**YOUR TASK**
In the records below, find the line holding "In xy, outline" and the line holding "Picture 1: Top". Set down both, with every line between them, exactly.

Collected data
··········

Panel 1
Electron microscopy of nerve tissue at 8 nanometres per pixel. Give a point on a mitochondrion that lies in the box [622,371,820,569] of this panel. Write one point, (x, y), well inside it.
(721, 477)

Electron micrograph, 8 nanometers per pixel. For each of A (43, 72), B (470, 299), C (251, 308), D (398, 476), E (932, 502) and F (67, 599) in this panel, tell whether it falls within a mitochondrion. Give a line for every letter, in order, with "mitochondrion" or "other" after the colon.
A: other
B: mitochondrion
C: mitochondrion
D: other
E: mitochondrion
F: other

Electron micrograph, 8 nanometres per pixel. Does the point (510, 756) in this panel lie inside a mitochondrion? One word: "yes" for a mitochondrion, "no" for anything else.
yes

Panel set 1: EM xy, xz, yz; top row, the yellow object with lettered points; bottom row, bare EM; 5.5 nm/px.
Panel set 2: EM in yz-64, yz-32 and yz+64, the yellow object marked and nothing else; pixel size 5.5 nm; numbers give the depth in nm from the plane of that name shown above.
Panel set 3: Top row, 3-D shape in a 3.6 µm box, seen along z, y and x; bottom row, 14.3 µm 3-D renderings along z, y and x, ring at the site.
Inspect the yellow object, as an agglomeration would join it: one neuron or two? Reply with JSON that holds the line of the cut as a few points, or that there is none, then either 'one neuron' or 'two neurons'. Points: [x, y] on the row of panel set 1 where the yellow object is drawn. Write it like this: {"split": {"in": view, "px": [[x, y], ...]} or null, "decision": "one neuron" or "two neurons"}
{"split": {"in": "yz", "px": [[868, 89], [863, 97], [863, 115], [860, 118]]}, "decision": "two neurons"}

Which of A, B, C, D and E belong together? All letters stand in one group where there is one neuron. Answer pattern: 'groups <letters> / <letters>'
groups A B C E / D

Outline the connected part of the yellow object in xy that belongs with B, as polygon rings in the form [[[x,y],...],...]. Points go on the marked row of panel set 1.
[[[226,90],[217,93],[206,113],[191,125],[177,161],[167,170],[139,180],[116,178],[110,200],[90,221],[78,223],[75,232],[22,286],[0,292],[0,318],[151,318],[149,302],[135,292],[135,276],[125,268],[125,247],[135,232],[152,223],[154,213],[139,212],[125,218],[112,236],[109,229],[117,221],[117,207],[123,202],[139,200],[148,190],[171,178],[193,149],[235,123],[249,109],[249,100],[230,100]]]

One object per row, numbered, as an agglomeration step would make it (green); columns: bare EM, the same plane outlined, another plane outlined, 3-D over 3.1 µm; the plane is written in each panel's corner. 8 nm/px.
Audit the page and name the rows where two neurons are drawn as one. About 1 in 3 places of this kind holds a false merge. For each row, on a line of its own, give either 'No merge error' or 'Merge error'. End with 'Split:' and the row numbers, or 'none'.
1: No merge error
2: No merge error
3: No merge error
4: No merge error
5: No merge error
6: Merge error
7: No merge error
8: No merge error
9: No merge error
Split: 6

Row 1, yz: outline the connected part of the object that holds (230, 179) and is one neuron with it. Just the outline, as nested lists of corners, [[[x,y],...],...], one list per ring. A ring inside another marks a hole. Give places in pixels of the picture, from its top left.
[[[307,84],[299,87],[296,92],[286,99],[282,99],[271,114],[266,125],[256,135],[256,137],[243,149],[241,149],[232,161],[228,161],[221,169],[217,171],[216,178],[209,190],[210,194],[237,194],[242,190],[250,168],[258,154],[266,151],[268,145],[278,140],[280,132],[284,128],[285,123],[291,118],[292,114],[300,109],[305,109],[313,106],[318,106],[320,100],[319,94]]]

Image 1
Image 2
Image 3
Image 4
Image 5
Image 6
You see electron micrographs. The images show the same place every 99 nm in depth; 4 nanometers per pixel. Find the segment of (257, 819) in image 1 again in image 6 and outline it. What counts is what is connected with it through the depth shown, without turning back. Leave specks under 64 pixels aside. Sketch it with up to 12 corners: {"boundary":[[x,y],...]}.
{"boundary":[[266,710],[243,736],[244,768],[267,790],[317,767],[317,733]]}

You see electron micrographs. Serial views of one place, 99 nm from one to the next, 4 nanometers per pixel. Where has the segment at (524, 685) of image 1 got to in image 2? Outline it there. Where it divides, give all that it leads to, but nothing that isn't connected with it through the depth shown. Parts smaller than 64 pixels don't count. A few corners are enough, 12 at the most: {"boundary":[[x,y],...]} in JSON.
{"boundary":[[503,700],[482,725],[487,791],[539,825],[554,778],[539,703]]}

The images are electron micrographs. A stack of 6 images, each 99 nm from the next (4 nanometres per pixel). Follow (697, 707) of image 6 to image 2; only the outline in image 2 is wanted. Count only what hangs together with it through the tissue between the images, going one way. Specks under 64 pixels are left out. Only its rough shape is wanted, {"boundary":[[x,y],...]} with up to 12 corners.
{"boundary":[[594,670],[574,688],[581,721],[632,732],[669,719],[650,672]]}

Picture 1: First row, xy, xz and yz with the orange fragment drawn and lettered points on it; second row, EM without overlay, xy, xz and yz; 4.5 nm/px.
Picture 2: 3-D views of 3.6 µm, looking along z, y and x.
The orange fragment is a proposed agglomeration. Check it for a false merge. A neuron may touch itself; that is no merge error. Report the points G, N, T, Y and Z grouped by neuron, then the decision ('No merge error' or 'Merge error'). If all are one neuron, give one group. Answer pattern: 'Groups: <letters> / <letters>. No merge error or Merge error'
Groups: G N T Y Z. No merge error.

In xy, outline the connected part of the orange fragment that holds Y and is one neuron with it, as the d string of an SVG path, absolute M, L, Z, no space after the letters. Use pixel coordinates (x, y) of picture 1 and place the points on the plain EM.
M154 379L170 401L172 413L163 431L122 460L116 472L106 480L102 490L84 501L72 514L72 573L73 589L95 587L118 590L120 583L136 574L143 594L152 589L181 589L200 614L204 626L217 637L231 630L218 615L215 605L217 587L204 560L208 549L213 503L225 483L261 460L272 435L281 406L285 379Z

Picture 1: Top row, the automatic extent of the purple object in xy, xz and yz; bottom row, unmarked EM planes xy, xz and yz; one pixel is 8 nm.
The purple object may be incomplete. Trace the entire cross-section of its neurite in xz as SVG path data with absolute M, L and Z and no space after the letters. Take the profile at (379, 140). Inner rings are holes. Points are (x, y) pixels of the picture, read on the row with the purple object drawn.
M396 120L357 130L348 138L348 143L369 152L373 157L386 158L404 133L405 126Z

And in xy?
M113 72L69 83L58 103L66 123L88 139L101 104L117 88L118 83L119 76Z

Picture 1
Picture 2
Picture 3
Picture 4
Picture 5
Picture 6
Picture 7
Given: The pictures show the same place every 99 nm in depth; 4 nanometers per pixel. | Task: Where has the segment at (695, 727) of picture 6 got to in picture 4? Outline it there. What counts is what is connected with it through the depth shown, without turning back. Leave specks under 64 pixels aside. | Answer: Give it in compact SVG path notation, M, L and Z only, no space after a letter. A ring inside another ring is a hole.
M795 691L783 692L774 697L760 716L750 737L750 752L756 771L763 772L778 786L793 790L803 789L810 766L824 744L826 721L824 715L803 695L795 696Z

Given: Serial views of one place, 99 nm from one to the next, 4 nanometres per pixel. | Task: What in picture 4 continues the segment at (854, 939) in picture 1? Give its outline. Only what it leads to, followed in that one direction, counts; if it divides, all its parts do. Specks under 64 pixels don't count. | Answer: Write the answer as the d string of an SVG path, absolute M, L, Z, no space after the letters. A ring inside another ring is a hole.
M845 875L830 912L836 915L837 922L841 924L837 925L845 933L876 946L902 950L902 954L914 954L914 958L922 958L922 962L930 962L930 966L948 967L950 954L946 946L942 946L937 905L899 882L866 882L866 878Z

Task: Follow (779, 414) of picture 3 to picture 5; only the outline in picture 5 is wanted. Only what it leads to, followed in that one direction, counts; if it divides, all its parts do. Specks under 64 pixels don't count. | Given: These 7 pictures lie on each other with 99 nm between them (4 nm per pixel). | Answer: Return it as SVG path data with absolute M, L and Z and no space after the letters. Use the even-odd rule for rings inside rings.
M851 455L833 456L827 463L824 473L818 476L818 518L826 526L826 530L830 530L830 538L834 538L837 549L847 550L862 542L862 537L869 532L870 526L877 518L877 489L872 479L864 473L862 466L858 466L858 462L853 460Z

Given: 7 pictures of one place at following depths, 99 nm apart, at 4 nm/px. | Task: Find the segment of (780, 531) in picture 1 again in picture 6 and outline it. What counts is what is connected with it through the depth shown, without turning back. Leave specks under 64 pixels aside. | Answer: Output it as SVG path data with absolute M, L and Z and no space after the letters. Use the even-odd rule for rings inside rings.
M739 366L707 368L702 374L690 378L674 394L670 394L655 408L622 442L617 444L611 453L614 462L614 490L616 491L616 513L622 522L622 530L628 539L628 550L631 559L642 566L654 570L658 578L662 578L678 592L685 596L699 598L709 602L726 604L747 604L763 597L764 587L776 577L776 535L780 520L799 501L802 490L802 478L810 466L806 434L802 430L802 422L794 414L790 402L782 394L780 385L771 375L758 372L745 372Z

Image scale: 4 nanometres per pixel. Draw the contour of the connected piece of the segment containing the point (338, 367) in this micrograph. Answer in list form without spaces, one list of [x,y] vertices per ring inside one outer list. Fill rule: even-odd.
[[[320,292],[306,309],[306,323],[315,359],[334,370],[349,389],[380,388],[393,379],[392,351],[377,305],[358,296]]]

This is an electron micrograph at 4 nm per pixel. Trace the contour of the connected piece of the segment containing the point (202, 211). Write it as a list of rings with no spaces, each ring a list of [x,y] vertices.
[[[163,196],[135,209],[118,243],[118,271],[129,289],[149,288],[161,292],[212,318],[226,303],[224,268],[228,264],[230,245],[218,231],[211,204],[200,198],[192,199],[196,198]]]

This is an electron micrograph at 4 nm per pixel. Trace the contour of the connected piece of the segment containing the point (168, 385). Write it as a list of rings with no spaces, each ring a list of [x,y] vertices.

··········

**RESPONSE AREA**
In xy, outline the connected part of the orange fragment that holds Y and is one neuron with it, as the d string of an SVG path, absolute M, L, Z, no space after the letters. Use pixel coordinates (x, y) of picture 1 and place the points on the plain EM.
M154 379L170 401L172 413L163 431L122 460L116 472L106 480L102 490L84 501L72 514L72 573L73 589L95 587L118 590L120 583L136 574L143 594L152 589L181 589L200 614L204 626L217 637L231 630L218 615L215 605L217 587L204 560L208 549L213 503L225 483L261 460L272 435L281 406L285 379Z

Picture 1: Top row, the automatic extent of the purple object in xy, xz and yz; bottom row, unmarked EM planes xy, xz and yz; one pixel is 8 nm.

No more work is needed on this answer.